Что же повлияло на сгущение такой краски, отчего именно уныло-зловещее стало основным?
С особыми характерами и судьбами связано начало русского гамлетизма. В России Николая I гении не становились тайными советниками, непокорность не соединялась с довольством, величие - с мелочностью.
Премьера «Гамлета» в Петровском театре в Москве состоялась 22 января 1837 года, но этот спектакль готовился уже давно. Его подготавливал не только гений актера, но и само время. Оно ждало своего выражения в искусстве; шекспировская трагедия оказалась пригодной для этого.
Не следует считать все, писавшееся о Мочалове, относящимся лишь к нему. Он был - Гамлет, а в этот образ заглядывали, как в зеркало. Игра Мочалова, по описаниям очевидцев, может показаться преувеличенно театральной, слишком приподнятой, чтобы быть жизненной. Это неверно. Если сопоставить эти описания с возвышенными словами дневников эпохи, с перепиской того времени, когда посылали друг другу письма-исповеди длиной в несколько печатных листов, полные драматических фраз, то мочаловские «громы в голосе», «рыдания», «волосы, вставшие дыбом», и т. п. не покажутся относящимися лишь к сценическому пространству.
Тогда единомышленники при встрече бросались в объятия, плакали на груди друга, стоя на коленях произносили клятвы, бледнели от негодования и теряли сознание от гнева.
Во всем этом не было позы. Слезы не были легкими. Клятвы сдерживались. За подъем чувств расплачивались чахоткой. Стены тюрьмы совсем не напоминали декорацию.
«Гамлет» был известен в России в восемнадцатом веке, но веяние той эпохи не могло быть выражено в этой пьесе: еще не ощущалась с такой силой «измена великому в пользу ничтожного». Но когда народ, победивший Наполеона и освободивший Европу, вновь оказался в рабстве, измена стала невыносимой.
Пять виселиц на кронверке Петропавловской крепости закончили пору вольнолюбивых надежд. Пришло время скорбного молчания, гневных раздумий. И тогда возник интерес к характеру, выражавшему сомнения и раздумья, «сознание каких-то черных дел... каких-то измен великому ь пользу ничтожного и пошлого...»

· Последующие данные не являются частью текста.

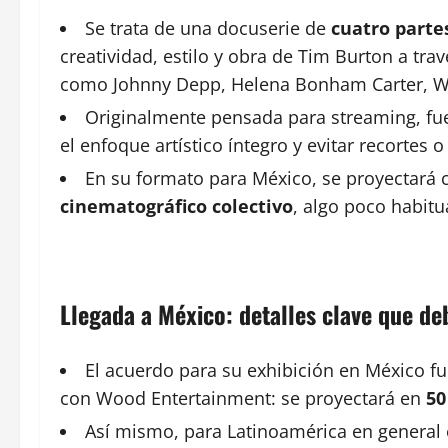
Se trata de una docuserie de
cuatro parte
creatividad, estilo y obra de Tim Burton a tr
como Johnny Depp, Helena Bonham Carter, Wi
Originalmente pensada para streaming, fu
el enfoque artístico íntegro y evitar recortes
En su formato para México, se proyectará 
cinematográfico colectivo
, algo poco habitu
Llegada a México: detalles clave que d
El acuerdo para su exhibición en México fu
con Wood Entertainment: se proyectará en
50
Así mismo, para Latinoamérica en genera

Наступили тридцатые годы девятнадцатого века.
В 1834 году журналист Полевой написал неблагоприятную рецензию на спектакль Александрийского театра. Пьеса, не одобренная критиком, понравилась императору. Это приравняли к бунту. Вольнодумство было подавлено мощью государства. Закрыли журнал: «Московский телеграф» давно был замечен в неуважении к авторитетам. Из Москвы в Петербург на фельдъегерской тройке привезли не угодившего власти писателя. Шеф корпуса жандармов вел допрос. В этот день погиб талантливый журналист; начал жалкое существование запуганный угодливый литературный чиновник - колесико государственного механизма. Отчаяние, отвращение и боязнь уже не покидали Полевого до смерти. Сказки о продаже души. черту кажутся веселыми рядом с историей этого человека.
В те годы Полевой начал переводить шекспировскую трагедию. Он подошел к «Гамлету», как к зеркалу, и посмотрел в него. Какое же лицо отразилось в стекле?
«Бледный человек, с физиономией сумрачной, - описал Полевого в своем дневнике Никитенко, - но энергической. В наружности его есть что-то фантастическое... в речах его ум и какая-то судорожная сила».
В переводе отразились и сумрачное бледное лицо, и какая-то судорожная сила. Перевод стал переработкой. Изменилось не только стихосложение, но и сам тон.
Одна из фраз стала знаменитой:
Страшно, За человека страшно мне!
Крик этот привел Белинского в восторг. Он написал, что хотя слова эти и не были сочинены Шекспиром, но они истинно шекспировские, и, вероятно, сам автор не отказался бы от них, если бы их услышал.
Тем не менее принц Датский не говорил их и сказать в свое время не смог бы. Их произнес русский гамлетизм тридцатых годов девятнадцатого века.
Судя по описаниям, основным в игре Мочалова была сила отрицания и глубина грусти. Бешенство сарказма сменялось раздирающей душу тоской. Мочалов - Гамлет издевался, проклинал, презирал и мучился.
Белинский писал, что на первых спектаклях соотношение чувств еще не было найдено: «Актер самовольно от поэта придал Гамлету гораздо более силы и энергии, нежели сколько может быть у человека, находящегося в борьбе с самим собою и подавленного тяжестью невыносимого для него бедствия, и дал ему грусти и меланхолии гораздо менее, нежели сколько должен ее иметь шекспировский «Гамлет».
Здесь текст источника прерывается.